Things begin relatively slowly with a seemingly mismatched couple (Marcelino Sambé and Francesca Hayward), he frisky and playful, she more aloof. Their section ends with her standing in a spotlight draped in a vivid scarlet robe, like a glamorous statue. Memories of Matt Ek’s Carmen in a red flamenco dress with a 15ft train were sparked, but this robe, which returns in the last scene, is even more dramatic.
In between, a helter-skelter series of couples, quartets, quintets, sextets come on, stretching to the full company in two scenes that are so engaging, you just want more, where all go through more obvious ballet class sequences, but also walk their fingers up one arm.
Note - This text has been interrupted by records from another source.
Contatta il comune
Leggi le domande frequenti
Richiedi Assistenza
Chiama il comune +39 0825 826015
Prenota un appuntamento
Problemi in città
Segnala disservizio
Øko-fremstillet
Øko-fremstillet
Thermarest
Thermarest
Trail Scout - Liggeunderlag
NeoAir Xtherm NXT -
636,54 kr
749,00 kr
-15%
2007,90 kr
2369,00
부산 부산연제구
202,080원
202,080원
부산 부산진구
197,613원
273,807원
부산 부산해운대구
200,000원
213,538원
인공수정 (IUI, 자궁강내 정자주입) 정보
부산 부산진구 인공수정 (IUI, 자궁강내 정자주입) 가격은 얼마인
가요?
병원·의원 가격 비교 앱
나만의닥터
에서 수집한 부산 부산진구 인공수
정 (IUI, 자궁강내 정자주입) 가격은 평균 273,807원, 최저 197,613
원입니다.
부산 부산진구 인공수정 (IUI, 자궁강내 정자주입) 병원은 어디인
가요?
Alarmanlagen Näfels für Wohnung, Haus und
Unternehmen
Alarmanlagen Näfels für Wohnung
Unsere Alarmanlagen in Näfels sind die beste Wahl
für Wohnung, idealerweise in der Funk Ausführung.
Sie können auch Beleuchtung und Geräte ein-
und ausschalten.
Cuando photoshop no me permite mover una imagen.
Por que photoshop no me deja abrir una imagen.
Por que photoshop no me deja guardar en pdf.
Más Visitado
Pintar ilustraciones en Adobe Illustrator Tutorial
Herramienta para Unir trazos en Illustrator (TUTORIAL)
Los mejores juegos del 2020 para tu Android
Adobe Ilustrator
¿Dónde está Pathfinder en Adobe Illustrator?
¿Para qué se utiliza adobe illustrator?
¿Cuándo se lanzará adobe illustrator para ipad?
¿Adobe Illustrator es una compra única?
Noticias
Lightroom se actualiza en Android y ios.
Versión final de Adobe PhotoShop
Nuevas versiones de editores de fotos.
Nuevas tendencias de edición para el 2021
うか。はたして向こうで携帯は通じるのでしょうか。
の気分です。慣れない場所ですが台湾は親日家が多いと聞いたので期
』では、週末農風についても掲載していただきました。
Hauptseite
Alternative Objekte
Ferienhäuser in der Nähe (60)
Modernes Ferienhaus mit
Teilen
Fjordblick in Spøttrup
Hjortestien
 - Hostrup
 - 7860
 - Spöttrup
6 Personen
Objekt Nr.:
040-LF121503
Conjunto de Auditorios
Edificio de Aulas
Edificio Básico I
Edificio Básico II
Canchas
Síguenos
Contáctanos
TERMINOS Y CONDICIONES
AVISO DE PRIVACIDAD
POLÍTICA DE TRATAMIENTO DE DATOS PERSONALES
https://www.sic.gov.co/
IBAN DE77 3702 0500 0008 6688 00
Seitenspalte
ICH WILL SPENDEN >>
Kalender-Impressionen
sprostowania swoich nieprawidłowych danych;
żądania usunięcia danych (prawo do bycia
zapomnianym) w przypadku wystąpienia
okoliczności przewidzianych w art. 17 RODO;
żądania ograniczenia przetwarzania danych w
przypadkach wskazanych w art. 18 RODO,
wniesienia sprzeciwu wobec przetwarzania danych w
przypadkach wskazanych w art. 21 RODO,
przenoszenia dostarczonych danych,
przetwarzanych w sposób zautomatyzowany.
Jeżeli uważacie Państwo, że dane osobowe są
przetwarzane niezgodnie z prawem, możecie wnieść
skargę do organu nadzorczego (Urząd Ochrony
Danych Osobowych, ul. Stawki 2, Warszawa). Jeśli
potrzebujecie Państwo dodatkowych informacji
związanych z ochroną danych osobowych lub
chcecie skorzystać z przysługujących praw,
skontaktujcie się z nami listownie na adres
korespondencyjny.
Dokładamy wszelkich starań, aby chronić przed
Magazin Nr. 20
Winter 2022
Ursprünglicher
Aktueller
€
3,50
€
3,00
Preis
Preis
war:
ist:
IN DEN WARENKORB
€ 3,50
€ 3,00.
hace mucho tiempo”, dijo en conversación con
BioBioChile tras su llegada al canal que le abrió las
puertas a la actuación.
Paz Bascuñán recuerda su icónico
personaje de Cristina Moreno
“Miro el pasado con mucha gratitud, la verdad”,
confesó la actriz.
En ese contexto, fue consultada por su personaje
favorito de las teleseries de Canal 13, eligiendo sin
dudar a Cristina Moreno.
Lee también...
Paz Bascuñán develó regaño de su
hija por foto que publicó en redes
The mood quietens here and there, as in XIII. Pas de deux romantiques for two men (Caspar Lench and Ravi Cannonier-Watson, pictured below), which slows to an almost elegiac pace, the two barely touching before finally sliding along the ground into a seated embrace. But from there onwards the piece has a high-octane momentum, through the breathtaking scurrying XIX. Mazurka and building to XX: Grand allegro, where you fear for the performers’ limbs.
So many of the company dancers, especially from the recent intake, get to show what they can do in this piece that it’s a shame its accompanying music isn’t more inspiring. Like a film score, it was composed by Ilya Demutsky on existing visuals, the choreography from Lightfoot’s film. There is a welcome variety of tone, and the beats naturally land in perfect synch with the moves, but it feels oddly confected. The orchestration, too, is slightly too traditional for the steps. It’s a larky piece that deserves an equally irreverent score.
But don’t miss this double bill. There are Aud Jebsen Young Dancers onstage here alongside principals like Reece Clarke, Marianela Nunez and Natalia Osipova, and all ranks in between, all on impressively fine form and having the time of their lives.